NPL program to analyze the sentiment polarity of the tweet & emoji posts
A Natural Language Processing program to analyze the sentiment of the tweets with included emojis. I analyzed the problem and came up with two methods. First is to train the sentiment of the emoji and tweets separately then averaging the value of their polarity to come up with the final sentiment.

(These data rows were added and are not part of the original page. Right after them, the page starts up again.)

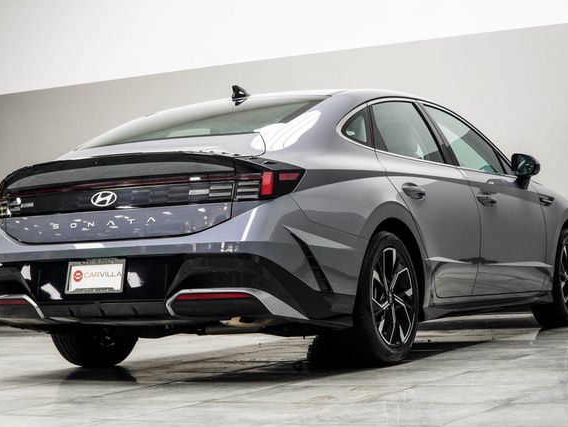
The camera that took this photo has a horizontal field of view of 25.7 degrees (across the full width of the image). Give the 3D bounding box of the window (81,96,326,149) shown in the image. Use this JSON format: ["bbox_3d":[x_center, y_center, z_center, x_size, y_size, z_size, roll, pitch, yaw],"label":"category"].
[{"bbox_3d":[-0.435,-0.479,6.239,1.150,0.090,0.720,-3,20,30],"label":"window"}]

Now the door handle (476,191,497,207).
[{"bbox_3d":[1.157,-0.080,7.093,0.055,0.055,0.245,-3,-2,30],"label":"door handle"}]

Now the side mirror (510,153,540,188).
[{"bbox_3d":[1.473,-0.262,7.575,0.200,0.185,0.130,-3,-2,30],"label":"side mirror"}]

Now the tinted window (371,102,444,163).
[{"bbox_3d":[0.636,-0.457,6.671,0.050,0.416,0.733,-31,-16,26],"label":"tinted window"}]

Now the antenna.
[{"bbox_3d":[-0.225,-0.634,6.616,0.065,0.078,0.170,-3,-2,30],"label":"antenna"}]

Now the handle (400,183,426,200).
[{"bbox_3d":[0.650,-0.106,6.225,0.055,0.055,0.245,-3,-2,30],"label":"handle"}]

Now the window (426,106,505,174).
[{"bbox_3d":[1.085,-0.434,7.424,0.050,0.438,0.757,-31,-16,26],"label":"window"}]

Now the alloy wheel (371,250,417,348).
[{"bbox_3d":[0.442,0.411,6.043,0.190,0.485,0.485,-3,-2,30],"label":"alloy wheel"}]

Second, train the data containing the tweet with included emojis, this method is faster to implement but will skew the sentiment of individual emoticon, as observed from the experiment.
raw data where taken from this links:
- 1.6m tweet dataset with sentiment polarity : https://www.kaggle.com/kazanova/sentiment140
- emoticon dataset : https://www.kaggle.com/thomasseleck/emoji-sentiment-data?select=Emoji_Sentiment_Data_v1.0.csv
- 3 part tweet dataset with with sentiment polarity : https://www.kaggle.com/shashank1558/preprocessed-twitter-tweets
Using the emoticon dataset I simulated, replace, and added utf-8 emoticons the data set
- I downsized the 1.6m tweet dataset to 10k.
- The name tags and links were also removed since most would not contribute to the value of the sentiment
- converted the sentiment values to 0 and 1
- The emoticon dataset although contains sentiment, the sentiment is formatted by voting value of the data acquirer.
- It also contains 3 polarity (positive, neutral, negative)
- to set the sentiment of the emoticon, we compare the values of the positive and negative, which ever is higher is set as the sentiment polarity
- we normalize the value to 0 and 1
- the formatting of the dataset is listing by column and contains 3 file, positive, negative, and neutral tweet list
- We create a new data frame and list the dataset by row and the sentiment polarity depends on what file the tweets were taken from
- The tweets contains tags and link which need to be removed
- Since the raw data is already a cleaned tweet the emotiocn were transformed into plain words or words with synmbol
- ASCII emoticons and word emoticons were converted to utf-8 emoticons
- emoticons were also randomly added by sentiment to balance the data
I experimented with two methods that I think would be suitable for this task.
- This method extracts and separates the emoticon and texts from the input tweet.
- The emoticon dataset already contains sentiment polarity which we will use to analyze the extracted emoticons
- We train the our processed tweet dataset using Naive Bayes to to set our sentiments
- We use our trained model to predict the extracted text from our input tweet
- To get the final sentiment polarity, We average the sentiment value of the extracted emoticon and tweets
- This method trains our processed dataset as is, where it contain both the emoticons and text
- The tweets contains there respective sentiments which will be used to train our model
- We predict our input tweet & emoji using our model
- This method will also set the sentiment of each emoticon, and depending on the dataset might skew the reals entiment of the emoticon.